A standout at SCP was a range of simple and slightly quirky wooden furniture by Ishinomaki Laboratory, a company born out of a post-tsunami community workshop in 2011 in the devastated town of the same name.
As its CEO, Ishinomaki-based architect Keiji Ashizawa, explains, "After the tsunami all the carpenters were so busy we set up this community space to teach people how to make and repair wood furniture."
The workshop also encouraged local companies to donate wood and was involved initially in creating seating for outdoor cinemas and venues designed to bring the local people together after the tragedy. The pieces on show included a simple stool, made by project founder Ashizawa, and a range of playful or practical pieces, by London-based designers, that exemplify this nascent company's DIY-spirit.
Examples were a brightly coloured and geometric table-and-bench set by Fabien Cappello, and Tomoko Azumi's portable Carry Stool (perfect for festival-goers).
At Tent - a large event that showcases new and independent designers as well as larger retail brands - London-based Japanese ceramics designer Ikuko Iwamoto displayed enigmatic framed wall sculptures,
Taiwan's KIMU design studio presented new additions to their New Old range of lighting combining the shape and form of a traditional paper lantern with contemporary and industrial fixtures: by pulling the shade down you can dim the light.
At the curated Designjunction event, held in conjunction with the London festival and spread over four floors of an old sorting office, new Indian brand Tiipoi launched its first homeware collection.
Created by Indian-born, London-based Spandana Gopal the line was intended to foster "a new relationship with India". It used the manufacturing capabilities of Indian regions known for working with metals, glass and wood.
"Indian design lives in the fabric of the everyday," says Gopal, pointing to Ayasa, a streamlined milk pourer made from spun copper or brass that has an extended rim allowing for drip-free pouring.
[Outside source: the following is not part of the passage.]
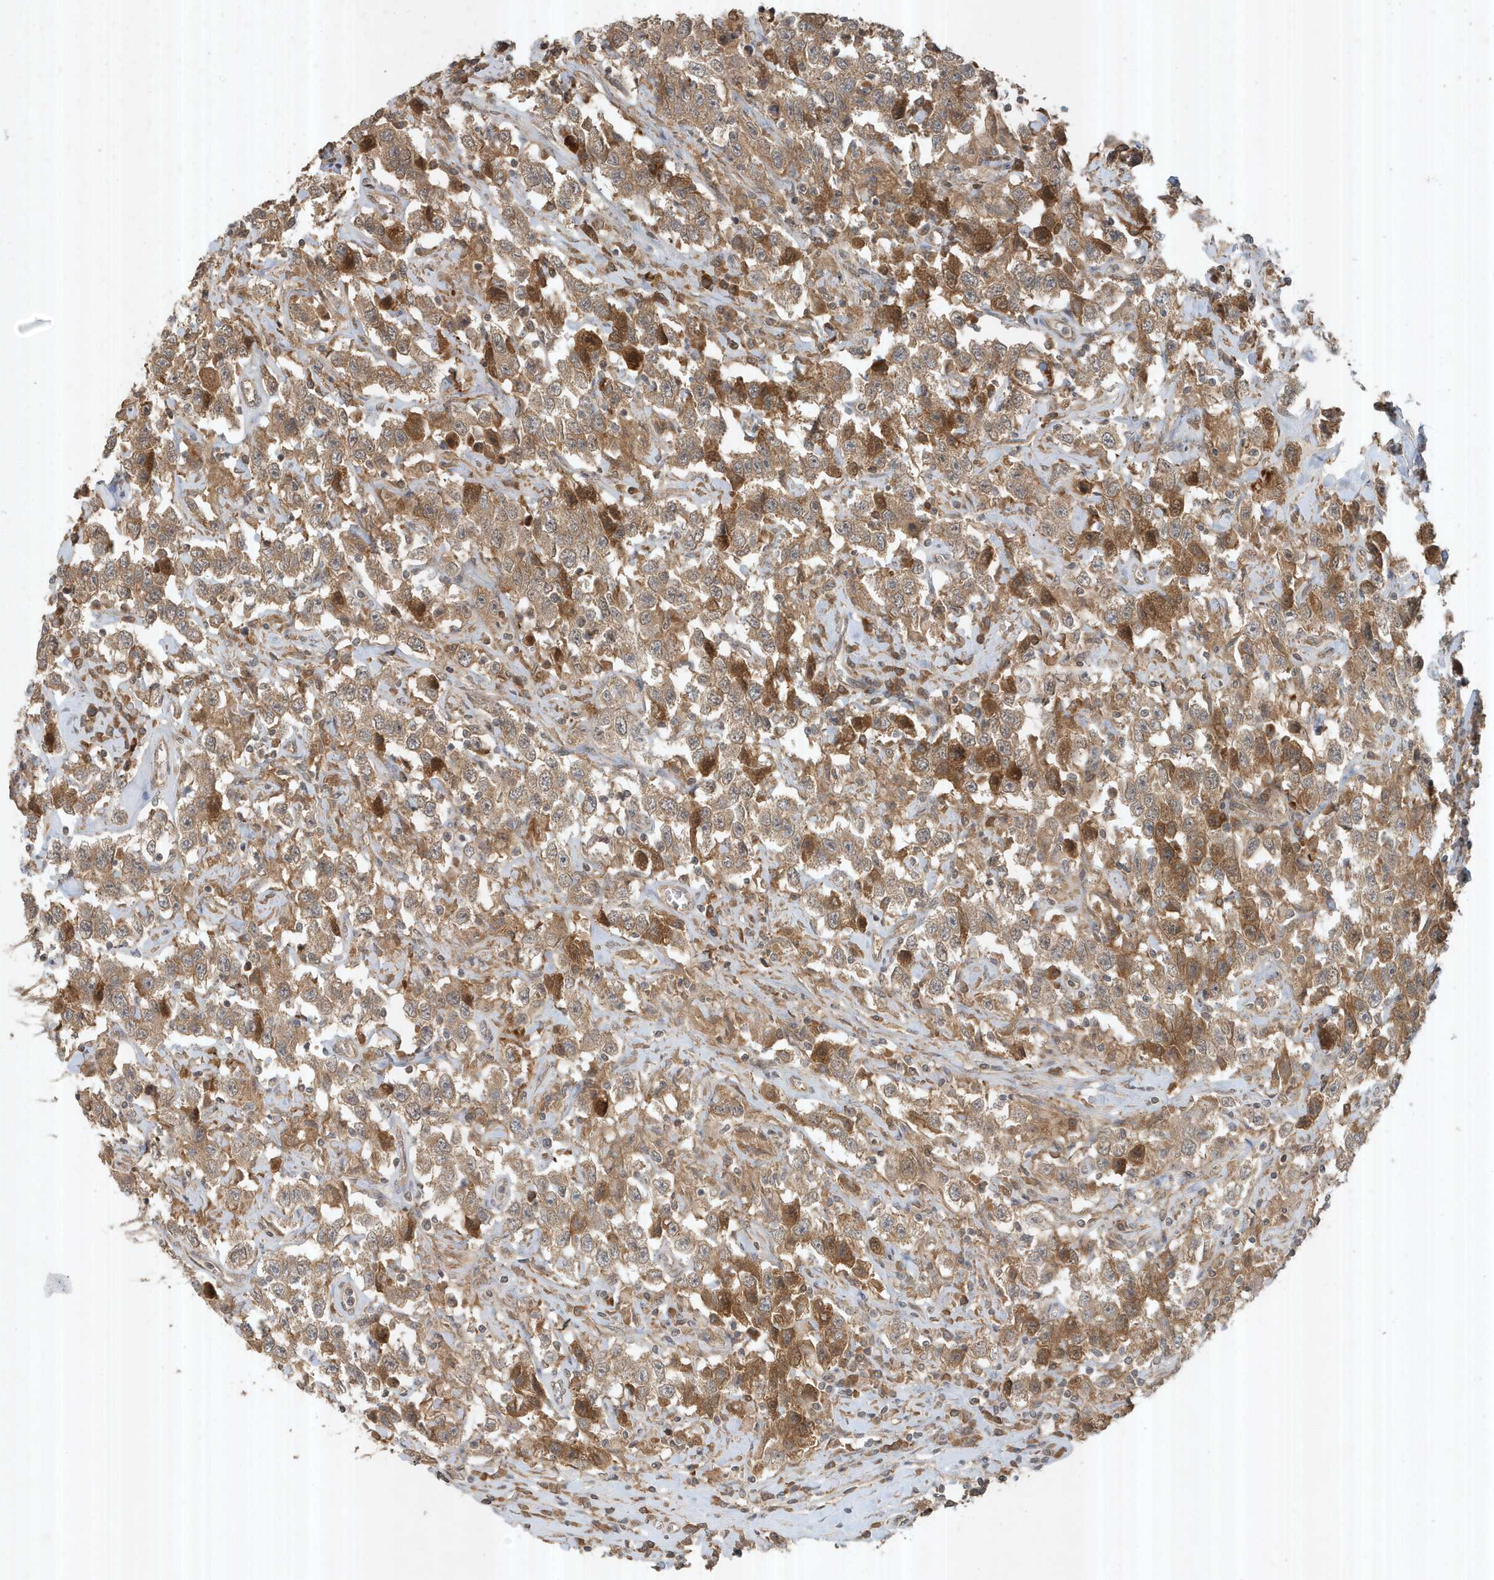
{"staining": {"intensity": "moderate", "quantity": ">75%", "location": "cytoplasmic/membranous"}, "tissue": "testis cancer", "cell_type": "Tumor cells", "image_type": "cancer", "snomed": [{"axis": "morphology", "description": "Seminoma, NOS"}, {"axis": "topography", "description": "Testis"}], "caption": "IHC micrograph of neoplastic tissue: testis cancer stained using immunohistochemistry shows medium levels of moderate protein expression localized specifically in the cytoplasmic/membranous of tumor cells, appearing as a cytoplasmic/membranous brown color.", "gene": "ABCB9", "patient": {"sex": "male", "age": 41}}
With designer Andre Pereira, Gopal has created objects notable for their colour and form. Particularly desirable were the moulded glass storage jars with cork and rosewood lids, and serving bowls and platter inspired by the Indian spice box whose lid doubles as a tray.
With prices ranging from £30 (HK$380) to £135, these products are designed to be practical, universal and functional, says Gopal, and, above all, accessible to all.
The pieces flew off the shelves, demonstrating how the best design is often about simple but aesthetically pleasing pieces that enhance everyday life. These shone with warmth and purpose.